- _Recorded information_:
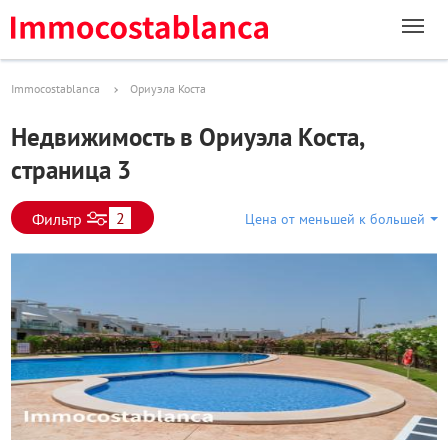
Immocostablanca
Ориуэла Коста
Недвижимость в Ориуэла Коста,
страница 3
2
Фильтр
Цена от меньшей к большей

- _Job item_: Across all the entries above, how many lines hold the word "Ориуэла"? Answer with the number only.

- _Solution to the problem_: 2